My company has DNS records hosted by CloudFlare. Last month, a team member inadvertently added two additional Cloudflare nameservers into our registrar’s nameserver configuration (for a total of 4) instead of only the 2 it was supposed to be. All 4 were legitimate Cloudflare nameservers.
Original Record: ian.ns.cloudflare aryanna.ns.cloudflare
New Record: ian.ns.cloudflare aryanna.ns.cloudflare tim.ns.cloudflare paislee.ns.cloudflare
5 days later, the domain showed as “Moved” and then 1 week afterwards, it was automatically deleted and then today it was purged. We did not know any of this was happening at the time until all of our DNS services went down. I have pieced most of this together from the log files in our Cloudflare account (pasted below).
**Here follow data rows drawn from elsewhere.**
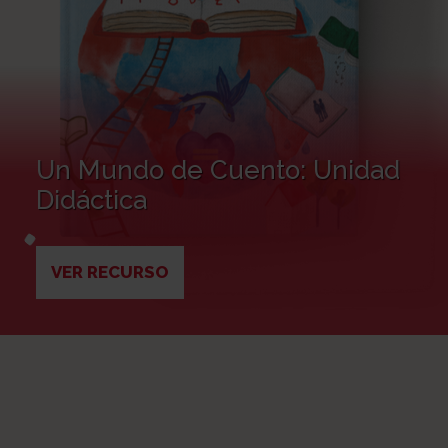
Un Mundo de Cuento: Unidad
Didáctica
VER RECURSO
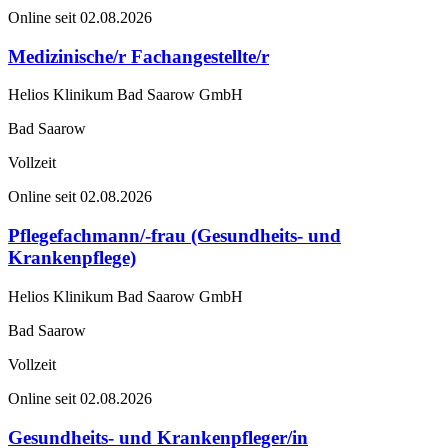
Online seit 02.08.2026
Medizinische/r Fachangestellte/r
Helios Klinikum Bad Saarow GmbH
Bad Saarow
Vollzeit
Online seit 02.08.2026
Pflegefachmann/-frau (Gesundheits- und
Krankenpflege)
Helios Klinikum Bad Saarow GmbH
Bad Saarow
Vollzeit
Online seit 02.08.2026
Gesundheits- und Krankenpfleger/in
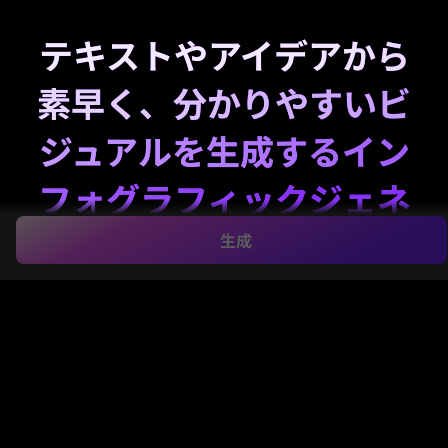
テキストやアイデアから
素早く、分かりやすいビ
ジュアルを生成するイン
フォグラフィックジェネ
レーター
生成
Media.ioのプロンプト、メモ、アウトラインから数分
で洗練されたインフォグラフィックを作成
インフォグ
ラフィックジェネレーター
。このブラウザベースの
AI
インフォグラフィックジェネレーター
は、チーム、学
生、マーケターが生の情報を構造化されたビジュアル
に迅速に変換でき、柔軟なスタイル、高解像度の書き
出し、シンプルなオンラインワークフローを提供しま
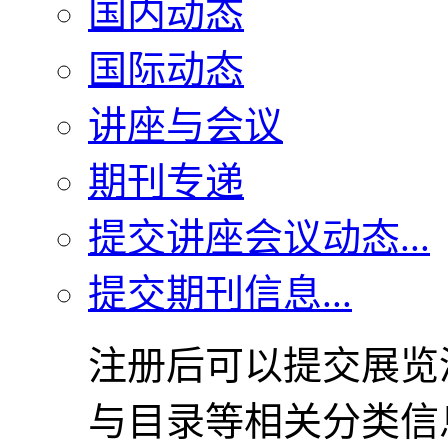
国内动态
国际动态
讲座与会议
期刊专递
提交讲座会议动态...
提交期刊信息...
注册后可以提交展览
与目录等相关分类信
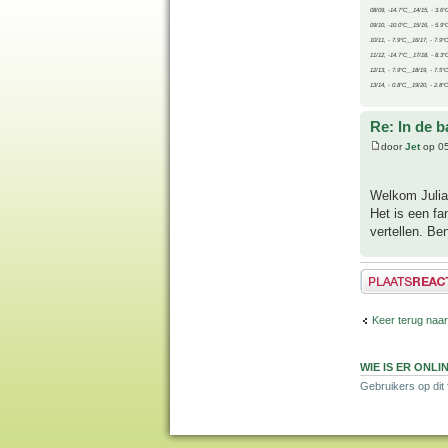
08/09, -14.7°C__14/15, - 3.6°
09/10, -10.0°C__15/16, - 5.9°
10/11, - 7.9°C__16/17, - 7.9°
11/12, -14.7°C__17/18, - 8.3°
12/13, - 7.9°C__18/19, - 7.5°C
13/14, - 0.8°C__19/20, - 2.8°C
Re: In de b
door
Jet
op 05
Welkom Juli
Het is een fa
vertellen. Be
Plaats een reactie
Keer terug naar
WIE IS ER ONLI
Gebruikers op dit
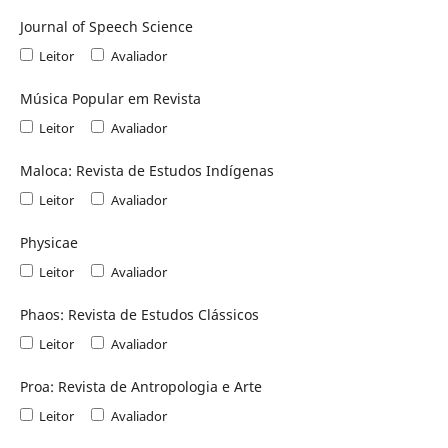
Journal of Speech Science
Leitor
Avaliador
Música Popular em Revista
Leitor
Avaliador
Maloca: Revista de Estudos Indígenas
Leitor
Avaliador
Physicae
Leitor
Avaliador
Phaos: Revista de Estudos Clássicos
Leitor
Avaliador
Proa: Revista de Antropologia e Arte
Leitor
Avaliador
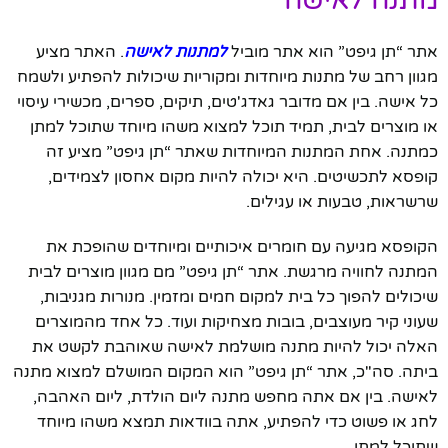
אתר “תן גיפט” הוא אתר מוביל
למתנות לאישה
. האתר מציע
מגוון רחב של מתנות מיוחדות ומקוריות שיכולות להפתיע ולשמח
כל אישה. בין אם מדובר גאדג'טים, תיקים, ספרים, מכשירי עיסוי
או מוצרים לבית, תמיד תוכל למצוא משהו מיוחד שתוכל למתן
כמתנה. אחת המתנות המיוחדות שאתר “תן גיפט” מציע זה
קופסא לתכשיטים. היא יכולה להיות מקום אחסון לצמידים,
שרשראות, טבעות או עגילים.
הקופסא מגיעה עם חומרים איכותיים ומיוחדים שהופכת את
המתנה לחוויה מרגשת. אתר “תן גיפט” מם מגוון מוצרים לבית
שיכולים להפוך כל בית למקום חמים ומזמין. מנורות מגניבות,
שעוני קיר מעוצבים, בובות מצחיקות ועוד. כל אחד מהמוצרים
האלה יכול להיות מתנה מושלמת לאישה שאוהבת לקשט את
ביתה. סה"כ, אתר “תן גיפט” הוא המקום המושלם למצוא מתנה
לאישה. בין אם אתה מחפש מתנה ליום הולדת, ליום האהבה,
לחג או פשוט כדי להפתיע, אתה בוודאות תמצא משהו מיוחד
שתוכל למתן.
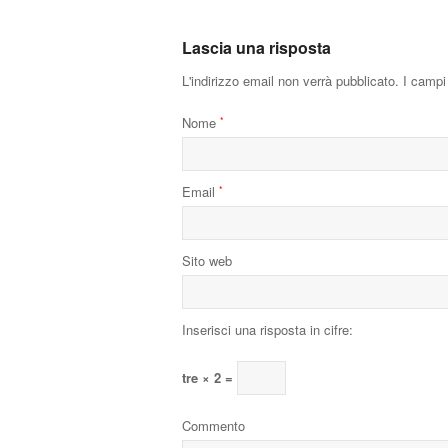
Lascia una risposta
L'indirizzo email non verrà pubblicato.
I campi 
Nome
*
Email
*
Sito web
Inserisci una risposta in cifre:
tre × 2 =
Commento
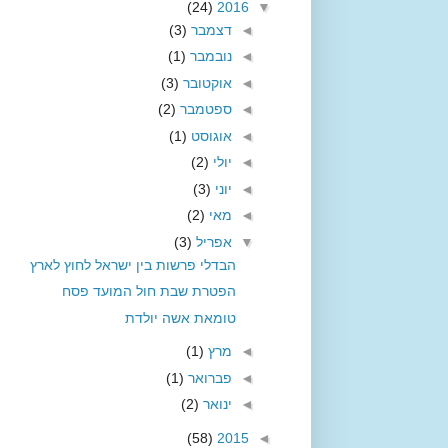
(24)
2016
▼
◄
דצמבר
(3)
◄
נובמבר
(1)
◄
אוקטובר
(3)
◄
ספטמבר
(2)
◄
אוגוסט
(1)
◄
יולי
(2)
◄
יוני
(3)
◄
מאי
(2)
▼
אפריל
(3)
הבדלי פרשות בין ישראל לחוץ לארץ
הפטרת שבת חול המועד פסח
טומאת אשה יולדת
◄
מרץ
(1)
◄
פברואר
(1)
◄
ינואר
(2)
(58)
2015
◄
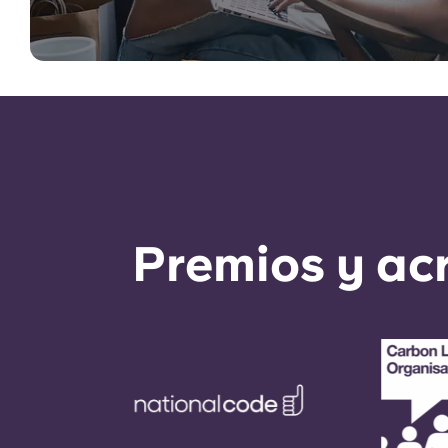
Premios y ac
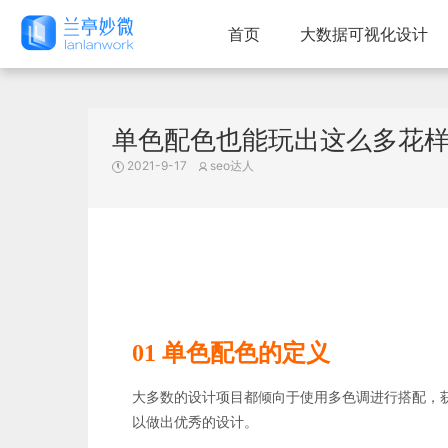
首页
大数据可视化设计
单色配色也能玩出这么多花
2021-9-17
seo达人
01 单色配色的定义
大多数的设计项目都倾向于使用多色调进行搭配，
以做出优秀的设计。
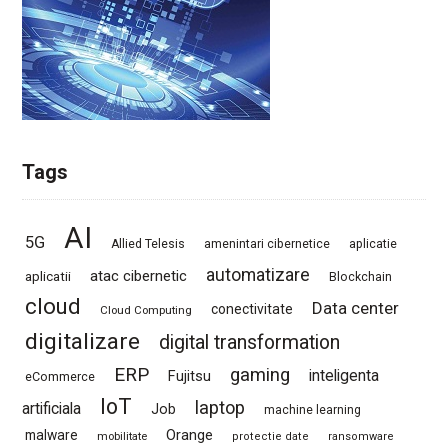
Tags
AI
5G
Allied Telesis
amenintari cibernetice
aplicatie
automatizare
atac cibernetic
aplicatii
Blockchain
cloud
Data center
conectivitate
Cloud Computing
digitalizare
digital transformation
ERP
gaming
Fujitsu
inteligenta
eCommerce
IoT
laptop
artificiala
Job
machine learning
Orange
malware
mobilitate
protectie date
ransomware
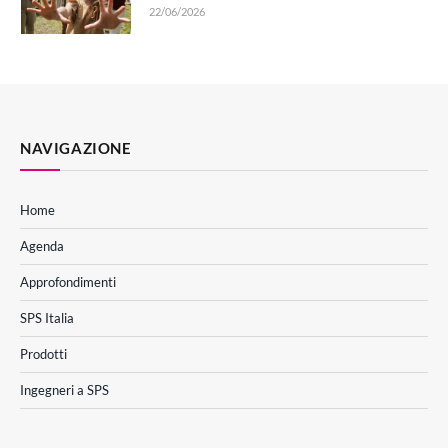
22/06/2026
NAVIGAZIONE
Home
Agenda
Approfondimenti
SPS Italia
Prodotti
Ingegneri a SPS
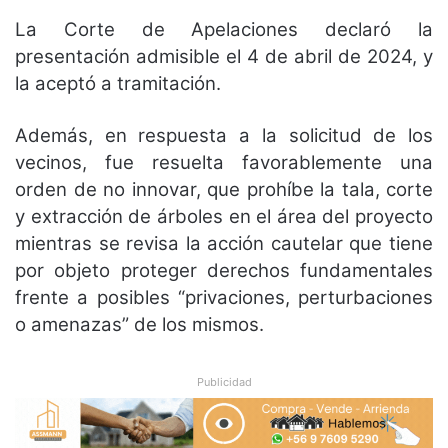
La Corte de Apelaciones declaró la
presentación admisible el 4 de abril de 2024, y
la aceptó a tramitación.
Además, en respuesta a la solicitud de los
vecinos, fue resuelta favorablemente una
orden de no innovar, que prohíbe la tala, corte
y extracción de árboles en el área del proyecto
mientras se revisa la acción cautelar que tiene
por objeto proteger derechos fundamentales
frente a posibles “privaciones, perturbaciones
o
amenazas” de los mismos.
Publicidad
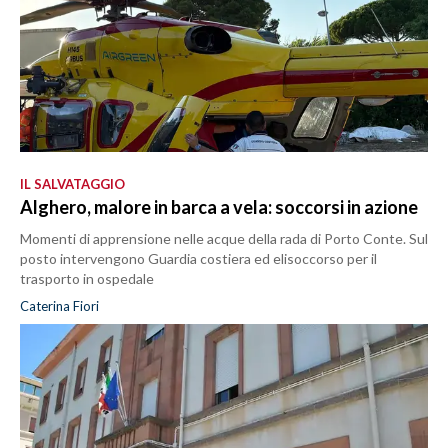
IL SALVATAGGIO
Alghero, malore in barca a vela: soccorsi in azione
Momenti di apprensione nelle acque della rada di Porto Conte. Sul
posto intervengono Guardia costiera ed elisoccorso per il
trasporto in ospedale
Caterina Fiori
2022-01-12T02:49:02Z 5e53bb44-5758-5401-b96a-6e86b01fc1a9 purge
2022-01-05T04:12:29Z 02e35763-496b-4c2f-bcdd-e3197906335b deleted
2022-01-05T02:49:02Z a47e7177-8dcd-4ba8-a7e2-3c67510dcd0b zone_delete:_certificate_pack_delete_requested
2022-01-05T02:49:00Z 4a9a3bd8-583c-57e5-ab96-01426a8bd1de delete
2021-12-29T02:48:57Z 8e339475-6d0a-57c0-8cb8-716df6b720f0 zone_moved
My question is this: we are trying to determine the root cause of the outage and would like to inquire if you can validate our theory that adding those two additional Cloudflare nameservers into the registrar would activate this sequence of events that transpired. The two correct nameservers that the domain was supposed to have were always there and never were deleted at any point.